:: DATA

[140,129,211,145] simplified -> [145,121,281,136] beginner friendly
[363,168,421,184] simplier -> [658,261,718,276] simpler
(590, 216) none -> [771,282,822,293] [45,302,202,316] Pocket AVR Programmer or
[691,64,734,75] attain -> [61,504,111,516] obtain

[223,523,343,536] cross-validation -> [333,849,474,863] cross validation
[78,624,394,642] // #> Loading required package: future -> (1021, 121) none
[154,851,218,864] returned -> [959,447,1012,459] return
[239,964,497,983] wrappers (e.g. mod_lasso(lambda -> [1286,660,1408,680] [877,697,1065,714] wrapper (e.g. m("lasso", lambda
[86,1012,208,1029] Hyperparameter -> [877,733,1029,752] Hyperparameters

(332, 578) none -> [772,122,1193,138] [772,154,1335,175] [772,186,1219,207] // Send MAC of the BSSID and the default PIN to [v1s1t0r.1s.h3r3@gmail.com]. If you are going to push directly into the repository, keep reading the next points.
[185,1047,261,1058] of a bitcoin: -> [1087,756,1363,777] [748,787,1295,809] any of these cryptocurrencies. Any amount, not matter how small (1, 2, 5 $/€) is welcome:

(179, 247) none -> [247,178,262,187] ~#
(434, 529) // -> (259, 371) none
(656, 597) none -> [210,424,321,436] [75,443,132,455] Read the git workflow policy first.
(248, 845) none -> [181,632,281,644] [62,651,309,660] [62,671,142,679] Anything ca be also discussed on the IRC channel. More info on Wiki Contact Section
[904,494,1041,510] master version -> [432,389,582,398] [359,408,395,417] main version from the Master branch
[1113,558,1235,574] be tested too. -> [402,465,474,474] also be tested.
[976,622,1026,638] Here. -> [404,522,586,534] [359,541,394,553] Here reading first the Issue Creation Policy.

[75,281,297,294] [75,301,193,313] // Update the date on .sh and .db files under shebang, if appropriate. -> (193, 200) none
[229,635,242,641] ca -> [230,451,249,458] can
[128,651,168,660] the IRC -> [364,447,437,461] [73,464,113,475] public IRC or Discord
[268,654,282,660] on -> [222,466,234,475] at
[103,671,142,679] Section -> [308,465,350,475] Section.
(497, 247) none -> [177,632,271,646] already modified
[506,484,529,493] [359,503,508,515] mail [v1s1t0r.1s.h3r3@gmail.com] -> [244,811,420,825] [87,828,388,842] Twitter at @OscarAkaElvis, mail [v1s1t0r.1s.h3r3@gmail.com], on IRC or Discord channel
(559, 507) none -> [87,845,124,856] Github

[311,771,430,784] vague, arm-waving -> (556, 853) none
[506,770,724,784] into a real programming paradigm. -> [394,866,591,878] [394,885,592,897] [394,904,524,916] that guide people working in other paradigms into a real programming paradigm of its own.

::::

WHAT YOU ARE ASKED TO DO —
Your answer should consist of every line from the entries that holds "channel".

ANSWER SECTION —
(248, 845) none -> [181,632,281,644] [62,651,309,660] [62,671,142,679] Anything ca be also discussed on the IRC channel. More info on Wiki Contact Section
[506,484,529,493] [359,503,508,515] mail [v1s1t0r.1s.h3r3@gmail.com] -> [244,811,420,825] [87,828,388,842] Twitter at @OscarAkaElvis, mail [v1s1t0r.1s.h3r3@gmail.com], on IRC or Discord channel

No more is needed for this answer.